The wearables space is not short of competition, but executives at Richline are optimistic they can succeed.
“As a whole the company has really found that the tech space is no longer a category that can be ignored,” said Cliff Ulrich, product innovation manager for Richline.
“It’s kind of now almost a utility.”
But at the same time, the company is realistic in its ambitions. It is not trying to compete with the likes of Fitbit or Apple. Richline expects to experiment with other form factors and eventually move from bracelets to rings and necklaces.
“We’re focusing on a different customer,” says Ulrich.
“Someone who doesn’t want to strap a screen to their wrist, but wants to continue to wear jewelry … and feel more connected to people in their lives.”
As technology shrinks in size and increases in power, making smart wearable accessories is becoming less of a challenge. For example, with your cellular device tucked away in your pocket or bag, you can now use a smart ring to attend to only those notifications that deserve your attention. And because your fingers have easy-to-sense arteries, some of these devices are also able to gather precise data of your body’s vital signals. But the competition is fierce.

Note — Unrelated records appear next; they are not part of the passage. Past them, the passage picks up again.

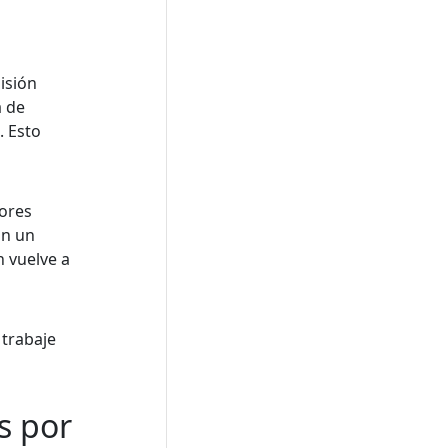
isión
a de
. Esto
ores
an un
n vuelve a
 trabaje
s por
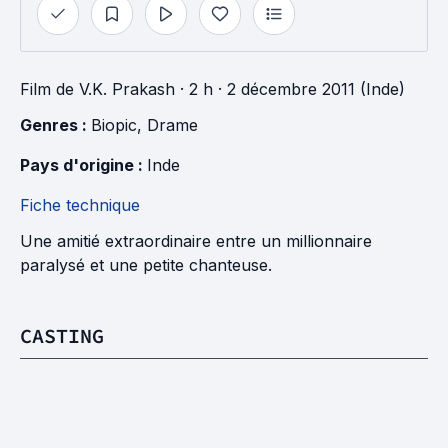
Film
de
V.K. Prakash
· 2 h
· 2 décembre 2011 (Inde)
Genres : 
Biopic
, 
Drame
Pays d'origine : 
Inde
Fiche technique
Une amitié extraordinaire entre un millionnaire
paralysé et une petite chanteuse.
CASTING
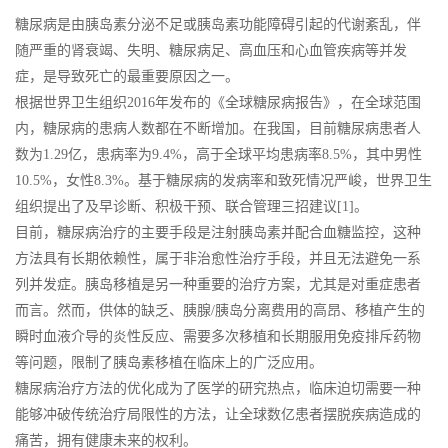
糖尿病是由胰岛素分泌不足或胰岛素功能障碍引起的代谢紊乱，伴
随严重的肾衰竭、失明、糖尿病足、高血压和心血管疾病等并发
症，是导致死亡的最重要原因之一。
根据世界卫生组织2016年发布的《全球糖尿病报告》，在全球范围
内，糖尿病的患病人数都在不断增加。在我国，目前糖尿病患者人
数为1.29亿，患病率为9.4%，高于全球平均患病率8.5%，其中男性
10.5%，女性8.3%。基于糖尿病的发病率和致死情况严峻，世界卫生
组织提出了及早诊断、积极干预、联合管理三招建议[1]。
目前，糖尿病治疗的主要手段是注射胰岛素并配合血糖监控，这种
方法具有长期依赖性，属于非治愈性治疗手段，并且无法避免一系
列并发症。胰岛移植是另一种重要的治疗方案，尤其是对重症患者
而言。然而，供体的缺乏、胰腺/胰岛分离费用的高昂、移植产生的
瞬时血液介导的炎性反应、需要多次移植和长期服用免疫排斥药物
等问题，限制了胰岛素移植在临床上的广泛应用。
糖尿病治疗方法的优化成为了医学的研究热点，临床迫切需要一种
能够冲破传统治疗局限性的方法，让全球数亿患者摆脱疾病造成的
痛苦，拥有健康未来的权利。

“We’re watching the technology get so small that even now we can put a very tiny chip in your engagement ring and probably keep the entire memories of your wedding vows, wedding ceremony or the moment he proposed to you,” says Joel Schechter, executive vice president of Richline who also oversees the division’s pearl line.
The Ela range will be available on Amazon in April. It will retail for between $195 to $295 a piece depending on the design and value of the materials.